_Textauszug_
┌──

Geteiltes Echo auf geteilte Abrechnung

Regentonne oder Zisterne: Wasser sparen in Haus und Garten
Sollte in Lichtenfels eine gesplittete Abwassersatzung eingeführt werden, wird auch der Regen, der von einem Grundstück ins Kanalnetz läuft, in Betracht gezogen. Zisternen oder Regentonnen könnten die fällige Gebühr mindern. Symbolfoto: Jens Schierenbeck/dpa Foto: Jens Schierenbeck (tmn)

Im Dezember sollte der Stadtrat die Erhöhung der Abwassergebühren beschließen. Die Grünen lehnten diese ab und kündigten Widerspruch gegen die neuen Abwasserbescheide an. Vielmehr brachten sie die sogenannte gesplittete Abwassersatzung als Alternative zur bisher gültigen Abwasserabrechnung nach dem Frischwassermaßstab aufs Parkett.

Zum Hintergrund: Während bei der bisherigen Abwasserabrechnung nur der Wasserverbrauch als Maßstab herangezogen wird, wird bei der gesplitteten auch noch die Niederschlagsmenge, die vom jeweiligen Grundstück in die Kanalisation läuft, einbezogen. Die Rechtsprechung in Bayern bevorzugt die gesplittete Abwassersatzung, weshalb es bei mehreren Widersprüchen gegen die bisherige Frischwassergebühr sehr gute Chancen gibt, dass auf die gesplittete Abrechnung umgestellt werden muss. Nach Kenntnissen dieser Redaktion wurde mehrmals Widerspruch gegen die Abwasserabrechnung bei der Stadt eingelegt.

Erster Bügermeister Andreas Hügerich kündigte jedenfalls im Dezember im Stadtrat an, diese Variante im Hauptausschuss – nichtöffentlich – vorstellen und diskutieren zu wollen, was zu Beginn des neuen Jahres der Stadtkämmerer im Gespräch mit dieser Redaktion bestätigte.

Seither ist ein halbes Jahr vergangen, und diese Redaktion wollte von den Stadtratsfraktionen und der AfD-Stadträtin Heike Kunzelmann wissen, welche Meinung sich diese zur gesplitteten Abwassersatzung gebildet haben. Es wurde ausdrücklich nicht gefragt, welche Diskussionen in nichtöffentlichen Sitzungen von Stadtrat oder Hauptausschuss zu dem Thema geführt worden sind. Antworten gab es von Freien Wählern, der Wählervereinigung Leuchsental-Jura, den Jungen Bürgern, der AfD-Stadträtin Heike Kunzelmann und den Grünen, die die ganze Sache ins Rollen gebracht hatten. Letztere äußerten sich jedoch bemerkenswerter Weise nur sehr zurückhaltend.

└──

_Aufgabenziel 1_
Welche Fraktion brachte laut dem Textauszug die gesplittete Abwassersatzung als Alternative zur Abrechnung nach dem Frischwassermaßstab ein?
_Aufgabenziel 2_
Begründen Sie mit dem Textauszug, weshalb mehrere Widersprüche gegen die bisherige Frischwassergebühr eine Umstellung auf die gesplittete Abrechnung wahrscheinlich machen.
_Aufgabenziel 3_
Schreiben Sie den Textauszug zur Lichtenfelser Abwassersatzung im Anschluss an seinen letzten Satz weiter.

_Bereitgestellte Daten_

┌──

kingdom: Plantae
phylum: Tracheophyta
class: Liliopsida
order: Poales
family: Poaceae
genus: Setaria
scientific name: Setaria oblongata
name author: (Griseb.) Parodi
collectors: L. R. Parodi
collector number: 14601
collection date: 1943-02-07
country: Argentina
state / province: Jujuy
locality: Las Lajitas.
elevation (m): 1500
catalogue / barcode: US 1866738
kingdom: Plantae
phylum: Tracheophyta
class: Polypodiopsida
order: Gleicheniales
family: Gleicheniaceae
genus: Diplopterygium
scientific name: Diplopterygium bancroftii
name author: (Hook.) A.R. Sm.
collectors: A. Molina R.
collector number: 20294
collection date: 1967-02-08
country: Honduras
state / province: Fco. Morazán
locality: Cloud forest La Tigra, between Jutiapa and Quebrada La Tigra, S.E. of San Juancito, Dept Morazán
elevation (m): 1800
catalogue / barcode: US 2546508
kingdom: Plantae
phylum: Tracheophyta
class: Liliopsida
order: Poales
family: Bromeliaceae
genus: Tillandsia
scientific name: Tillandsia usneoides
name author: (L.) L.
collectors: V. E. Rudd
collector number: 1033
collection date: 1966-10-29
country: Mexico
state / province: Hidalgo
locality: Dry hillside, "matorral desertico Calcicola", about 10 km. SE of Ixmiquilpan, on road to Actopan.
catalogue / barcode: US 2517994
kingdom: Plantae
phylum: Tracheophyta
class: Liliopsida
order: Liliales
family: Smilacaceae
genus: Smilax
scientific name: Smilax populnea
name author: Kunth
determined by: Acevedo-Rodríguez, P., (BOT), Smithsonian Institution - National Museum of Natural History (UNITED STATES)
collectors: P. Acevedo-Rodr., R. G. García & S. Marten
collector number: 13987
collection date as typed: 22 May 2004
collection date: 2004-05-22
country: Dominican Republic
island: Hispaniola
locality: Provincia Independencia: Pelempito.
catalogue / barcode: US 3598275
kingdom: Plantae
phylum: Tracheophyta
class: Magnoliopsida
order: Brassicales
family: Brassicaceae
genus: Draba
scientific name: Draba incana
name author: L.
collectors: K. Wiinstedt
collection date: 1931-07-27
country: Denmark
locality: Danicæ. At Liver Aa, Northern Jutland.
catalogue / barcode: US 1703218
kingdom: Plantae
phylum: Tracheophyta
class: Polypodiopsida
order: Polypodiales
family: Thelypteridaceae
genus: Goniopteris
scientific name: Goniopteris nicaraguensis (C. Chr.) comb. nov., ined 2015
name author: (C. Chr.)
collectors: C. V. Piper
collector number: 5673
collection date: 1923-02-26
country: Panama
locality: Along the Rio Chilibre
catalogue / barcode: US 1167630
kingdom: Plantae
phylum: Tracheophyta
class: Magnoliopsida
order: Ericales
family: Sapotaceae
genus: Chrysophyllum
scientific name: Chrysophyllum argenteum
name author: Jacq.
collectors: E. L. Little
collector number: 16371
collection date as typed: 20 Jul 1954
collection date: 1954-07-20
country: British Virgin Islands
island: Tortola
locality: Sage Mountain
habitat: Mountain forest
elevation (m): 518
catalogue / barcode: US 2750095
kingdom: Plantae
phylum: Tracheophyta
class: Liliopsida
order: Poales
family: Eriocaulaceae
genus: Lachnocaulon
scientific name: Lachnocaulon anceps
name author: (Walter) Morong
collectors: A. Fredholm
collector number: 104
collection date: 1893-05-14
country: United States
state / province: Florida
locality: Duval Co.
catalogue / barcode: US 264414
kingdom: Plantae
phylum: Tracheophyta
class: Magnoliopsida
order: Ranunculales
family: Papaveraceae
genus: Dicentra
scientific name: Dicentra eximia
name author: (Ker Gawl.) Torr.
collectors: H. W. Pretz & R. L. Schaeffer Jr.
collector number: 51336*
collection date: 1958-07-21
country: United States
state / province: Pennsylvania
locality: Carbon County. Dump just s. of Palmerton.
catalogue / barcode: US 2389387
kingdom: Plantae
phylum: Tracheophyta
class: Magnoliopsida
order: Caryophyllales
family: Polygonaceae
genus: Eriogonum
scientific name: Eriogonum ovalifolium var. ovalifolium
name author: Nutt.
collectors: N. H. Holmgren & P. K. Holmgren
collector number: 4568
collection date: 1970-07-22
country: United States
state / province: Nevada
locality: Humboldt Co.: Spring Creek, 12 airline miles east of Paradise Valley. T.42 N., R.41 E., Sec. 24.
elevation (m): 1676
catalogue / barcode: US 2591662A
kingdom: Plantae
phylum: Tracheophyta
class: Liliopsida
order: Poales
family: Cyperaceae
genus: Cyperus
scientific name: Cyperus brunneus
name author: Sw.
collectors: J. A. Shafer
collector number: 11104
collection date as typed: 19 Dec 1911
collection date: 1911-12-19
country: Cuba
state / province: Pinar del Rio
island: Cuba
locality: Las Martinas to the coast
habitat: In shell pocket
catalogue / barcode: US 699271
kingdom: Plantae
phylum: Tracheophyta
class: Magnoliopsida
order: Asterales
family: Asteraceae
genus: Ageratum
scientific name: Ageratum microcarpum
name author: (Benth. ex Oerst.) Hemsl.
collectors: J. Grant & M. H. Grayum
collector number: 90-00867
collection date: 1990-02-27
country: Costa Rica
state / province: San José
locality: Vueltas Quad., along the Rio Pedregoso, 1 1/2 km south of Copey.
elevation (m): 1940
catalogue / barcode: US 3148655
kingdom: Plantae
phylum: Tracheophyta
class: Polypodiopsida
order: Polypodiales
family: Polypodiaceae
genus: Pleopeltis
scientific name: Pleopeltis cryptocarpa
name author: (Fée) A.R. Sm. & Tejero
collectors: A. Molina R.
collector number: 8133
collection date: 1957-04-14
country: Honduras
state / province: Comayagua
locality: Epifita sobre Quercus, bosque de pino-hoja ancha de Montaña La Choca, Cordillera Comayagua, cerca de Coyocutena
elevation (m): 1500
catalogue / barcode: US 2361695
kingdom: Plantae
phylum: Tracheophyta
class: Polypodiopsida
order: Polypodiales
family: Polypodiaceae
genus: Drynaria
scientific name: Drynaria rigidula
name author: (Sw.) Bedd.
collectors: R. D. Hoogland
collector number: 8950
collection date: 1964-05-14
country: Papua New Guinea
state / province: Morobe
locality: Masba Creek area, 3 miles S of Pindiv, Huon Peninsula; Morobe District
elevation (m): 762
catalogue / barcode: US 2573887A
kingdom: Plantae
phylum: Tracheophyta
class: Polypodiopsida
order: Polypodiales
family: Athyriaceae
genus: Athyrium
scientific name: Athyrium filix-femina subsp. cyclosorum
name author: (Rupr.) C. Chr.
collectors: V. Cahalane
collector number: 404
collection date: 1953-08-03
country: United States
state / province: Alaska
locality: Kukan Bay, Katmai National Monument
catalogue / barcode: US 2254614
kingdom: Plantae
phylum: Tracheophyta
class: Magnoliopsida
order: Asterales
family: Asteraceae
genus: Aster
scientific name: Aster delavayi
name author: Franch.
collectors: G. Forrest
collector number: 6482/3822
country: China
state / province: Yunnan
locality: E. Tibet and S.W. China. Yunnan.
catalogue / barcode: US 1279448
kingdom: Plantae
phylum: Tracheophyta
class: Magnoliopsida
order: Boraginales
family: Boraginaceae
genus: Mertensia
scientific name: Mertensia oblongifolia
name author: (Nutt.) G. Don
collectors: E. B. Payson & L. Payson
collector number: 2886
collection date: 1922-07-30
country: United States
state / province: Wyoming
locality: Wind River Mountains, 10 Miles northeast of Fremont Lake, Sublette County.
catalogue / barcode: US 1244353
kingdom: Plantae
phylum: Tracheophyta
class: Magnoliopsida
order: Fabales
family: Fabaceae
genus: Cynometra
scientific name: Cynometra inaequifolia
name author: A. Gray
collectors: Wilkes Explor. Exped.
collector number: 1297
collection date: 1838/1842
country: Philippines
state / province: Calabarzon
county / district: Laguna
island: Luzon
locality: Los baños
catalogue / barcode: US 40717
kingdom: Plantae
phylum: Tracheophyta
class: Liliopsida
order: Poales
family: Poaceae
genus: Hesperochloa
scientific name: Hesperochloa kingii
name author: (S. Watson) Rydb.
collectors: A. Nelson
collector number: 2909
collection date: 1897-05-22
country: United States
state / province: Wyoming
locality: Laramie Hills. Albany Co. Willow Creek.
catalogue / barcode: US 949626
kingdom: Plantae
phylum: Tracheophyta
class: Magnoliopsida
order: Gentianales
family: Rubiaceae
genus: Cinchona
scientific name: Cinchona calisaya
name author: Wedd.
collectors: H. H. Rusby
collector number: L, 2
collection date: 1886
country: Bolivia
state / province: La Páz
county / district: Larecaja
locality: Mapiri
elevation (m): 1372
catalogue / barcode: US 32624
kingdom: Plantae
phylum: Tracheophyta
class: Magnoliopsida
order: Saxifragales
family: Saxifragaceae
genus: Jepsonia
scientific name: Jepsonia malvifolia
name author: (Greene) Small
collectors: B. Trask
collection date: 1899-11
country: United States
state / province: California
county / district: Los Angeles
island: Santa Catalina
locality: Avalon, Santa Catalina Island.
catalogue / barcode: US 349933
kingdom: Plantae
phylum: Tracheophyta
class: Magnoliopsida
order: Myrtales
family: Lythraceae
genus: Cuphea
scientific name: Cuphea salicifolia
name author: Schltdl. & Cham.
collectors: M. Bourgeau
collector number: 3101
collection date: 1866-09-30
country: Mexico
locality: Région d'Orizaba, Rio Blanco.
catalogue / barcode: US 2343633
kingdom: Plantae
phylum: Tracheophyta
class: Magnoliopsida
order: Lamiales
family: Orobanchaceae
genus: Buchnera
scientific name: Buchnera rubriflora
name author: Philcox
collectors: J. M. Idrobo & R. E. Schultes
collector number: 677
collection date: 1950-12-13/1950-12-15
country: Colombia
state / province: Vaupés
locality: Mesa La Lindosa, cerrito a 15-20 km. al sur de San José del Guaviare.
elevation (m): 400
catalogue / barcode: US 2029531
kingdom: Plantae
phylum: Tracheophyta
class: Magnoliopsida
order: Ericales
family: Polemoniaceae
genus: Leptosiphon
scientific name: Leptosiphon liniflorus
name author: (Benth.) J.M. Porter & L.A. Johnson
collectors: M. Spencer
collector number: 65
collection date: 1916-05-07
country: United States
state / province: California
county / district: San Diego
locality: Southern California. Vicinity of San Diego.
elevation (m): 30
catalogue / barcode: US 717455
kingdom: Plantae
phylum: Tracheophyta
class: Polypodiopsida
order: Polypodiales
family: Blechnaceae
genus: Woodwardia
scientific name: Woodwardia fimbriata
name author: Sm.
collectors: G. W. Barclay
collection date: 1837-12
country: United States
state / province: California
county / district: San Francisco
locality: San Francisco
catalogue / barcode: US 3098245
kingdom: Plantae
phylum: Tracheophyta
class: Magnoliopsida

└──

_Musterlösung 1_
Die Grünen.

_Musterlösung 2_
Die Rechtsprechung in Bayern bevorzugt die gesplittete Abwassersatzung. Deshalb bestehen bei mehreren Widersprüchen gegen die Frischwassergebühr sehr gute Chancen, dass auf die gesplittete Abrechnung umgestellt werden muss.

_Musterlösung 3_
Von den Sprechern der beiden größten Fraktionen CSU und SPD, die jeweils mit acht Stadträten in der Bürgerinnen- und Bürgervertretung präsent sind, gab es trotz zweimaliger Nachfrage und der Bitte um eine Stellungnahme bis Redaktionsschluss keine Antwort, wie deren Meinung zu einer möglich Einführung einer gesplitteten Abwassersatzung ist.

Christopher Bogdahn (FW): Für Projekte, die Ökologie voranstellen

„Üblich ist die Erhebung einer einheitlichen Gebühr für Abwasser nach dem Frischwassermaßstab. Dies ist bislang in Lichtenfels der Fall.

Liegt der Kostenanteil der Niederschlagswasserbeseitigung an den gebührenfähigen Kosten der gesamten Entwässerungseinrichtung bei mehr als 12 Prozent, ergibt sich gemäß einer richterlichen Entscheidung aus dem Jahr 2003, dass eine gesplittete Abwassergebühr einzuführen ist. Hierbei wird die Abwassergebühr dann zum Beispiel anhand verschiedener Abflusswerte des Grundstücks bemessen. Da das Thema gesplittete Abwassergebühr aktuell noch im laufenden Verfahren ist, bitten wir um Nachsicht, dass zum jetzigen Zeitpunkt keine abschließende Stellungnahme durch unsere Fraktion gegeben werden kann.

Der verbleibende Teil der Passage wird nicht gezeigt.